You may remember this May -- as part of Nurses Week – we collected the stories of nurses throughout the state asking, “Why nursing?”
We were overwhelmed with the outpouring of responses. There was no way for us to get to everyone who had interesting, important and inspiring stories to share.
This week, we have three new profiles of nurses: Steven Witkowski, MSA, RN, Nancy George, PhD, RN, and Sue Putman, BSN MEd.
These three nurses represent important, but often undiscussed (at least in our profiles) roles in nursing. Mr. Witkowski is the director of surgical services and is an OR nurse, Dr. George is a research academic, and Ms. Putman works in a school-based program for students with special health needs.
Mr. Witkowski nicely summarized the different role nurses play, saying “If you enjoy helping people, nursing has many, diverse opportunities.”
Although Steven works in the hospital – the most common setting for nurses – his role leading the operating room is one few in the general public would imagine.
Leading the OR team brings together many of the essential skills in nursing: communication, patient advocacy, collaboration, and evidence-based practice.
Another role that combines these important skills is the dual roles Nancy George, Phd RN has as an academic and advanced nurse practitioner.
Dr. George says she tries to teach not only science and research skills with her students, but instill in her nursing students the importance of networking and collective action to bridge education and practice.
She told us “the beauty of nursing is that it provides a background for endless professional opportunities many that are not hospital-based.”

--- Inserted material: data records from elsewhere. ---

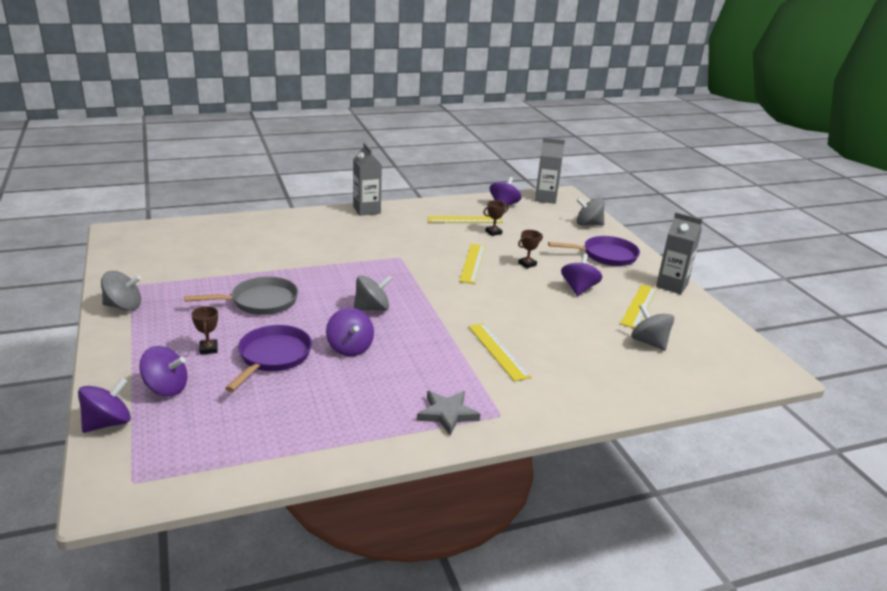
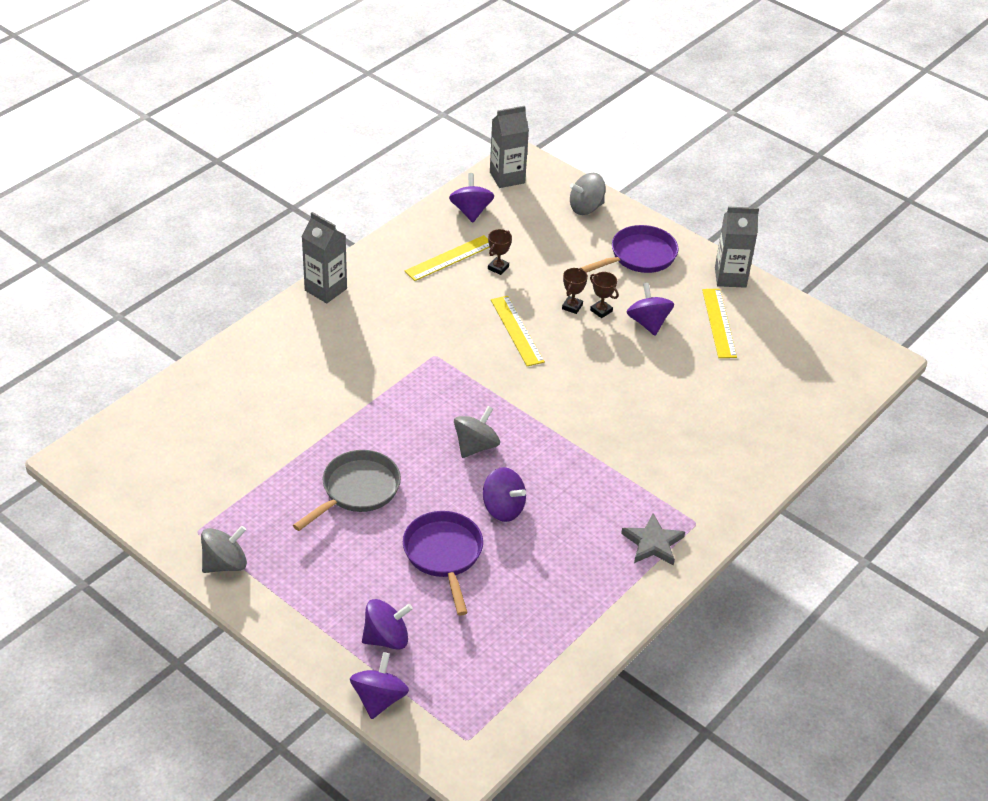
camera: 30 degrees left, 15 degrees up
brown trophy [191,306,218,354] -> brown trophy moved to [590,272,619,318]
yellow ruler [468,323,531,382] -> none
grey spinning top [631,304,674,351] -> none

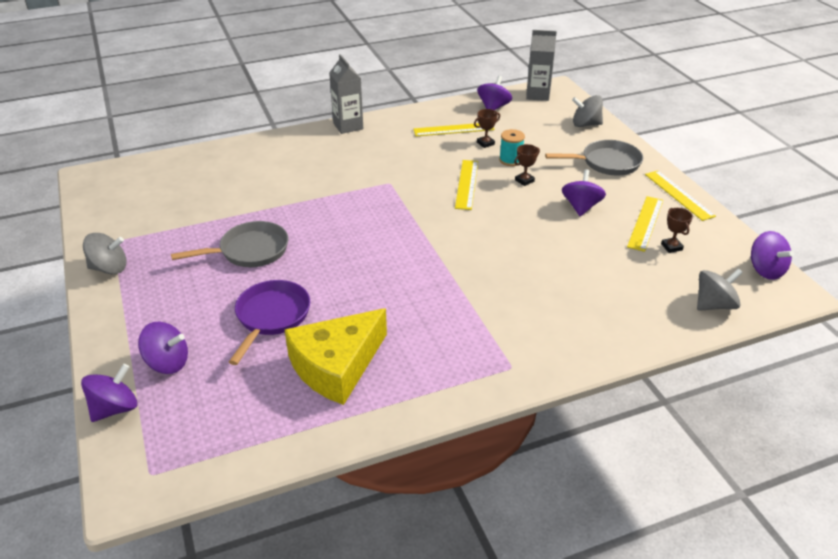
camera: 30 degrees right, 5 degrees down
grey spinning top [454,406,500,458] -> grey spinning top moved to [697,268,743,311]
purple spinning top [483,467,526,522] -> purple spinning top moved to [751,231,794,280]
purple pan [580,225,679,273] -> grey pan [545,140,643,175]
brown trophy [590,272,619,318] -> brown trophy moved to [661,208,693,253]
grey star [621,513,685,565] -> none
grey carton [715,207,759,288] -> yellow ruler [645,171,716,221]
none -> yellow cheese [285,308,387,405]
none -> turquoise spool [499,129,525,166]

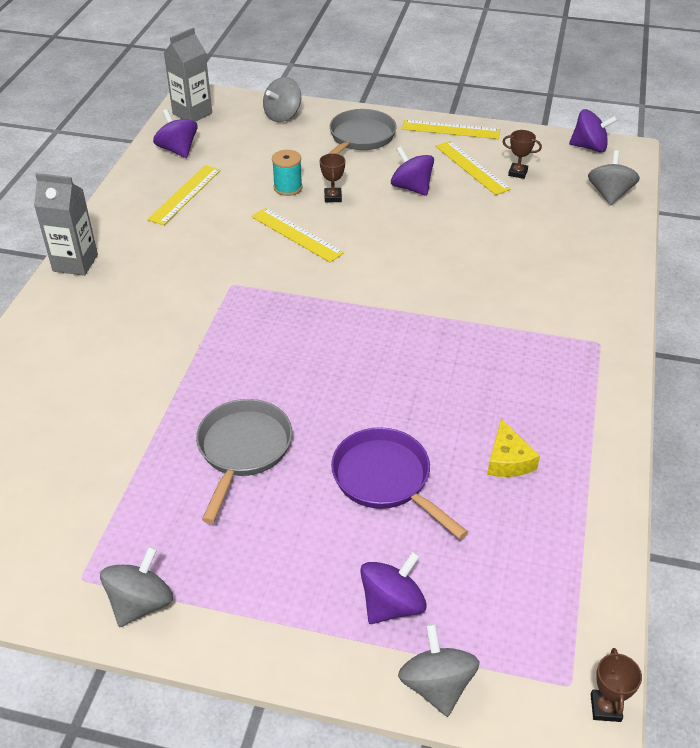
camera: 55 degrees left, 5 degrees up
purple spinning top [81,364,137,422] -> grey spinning top [398,624,480,717]
yellow cheese [285,308,387,405] -> yellow cheese [487,419,540,477], size x0.47
brown trophy [474,109,500,148] -> brown trophy moved to [591,648,642,722]

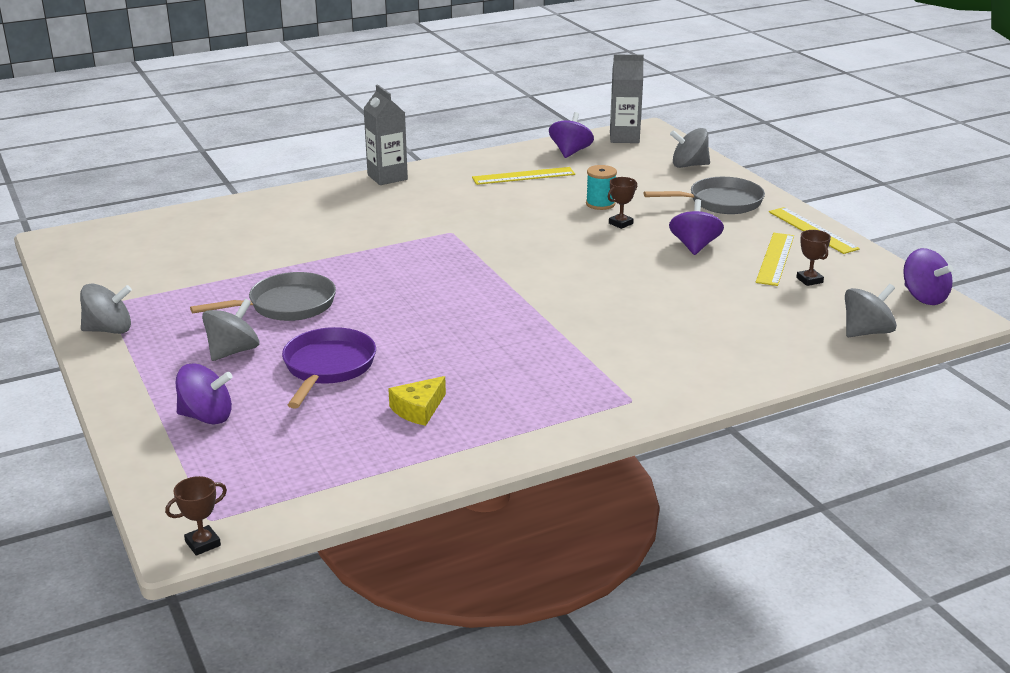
camera: 50 degrees right, 15 degrees down
yellow ruler [251,208,344,263] -> none
grey spinning top [398,624,480,717] -> grey spinning top moved to [202,299,259,361]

One of these professional roles Sue Putman, BSN, MEd fills as a specialist in a school-based program for children with special health care needs.
One of the most important skill Sue needs in working with these children, their parents, and other non-health professional colleagues is communication and teamwork.
Dealing with emotionally-charged situations involving parents and children wasn’t often covered in the nursing school curriculum. Sue has a great insight into how the role of nursing fits in perfectly, saying “nursing is about working closely with the whole person: physical, mental and social.”
These three individuals represent some of what makes Michigan’s nursing community great: the too-often under- (or un-) recognized contributions 166,000 nurses make each day caring for some part of the public.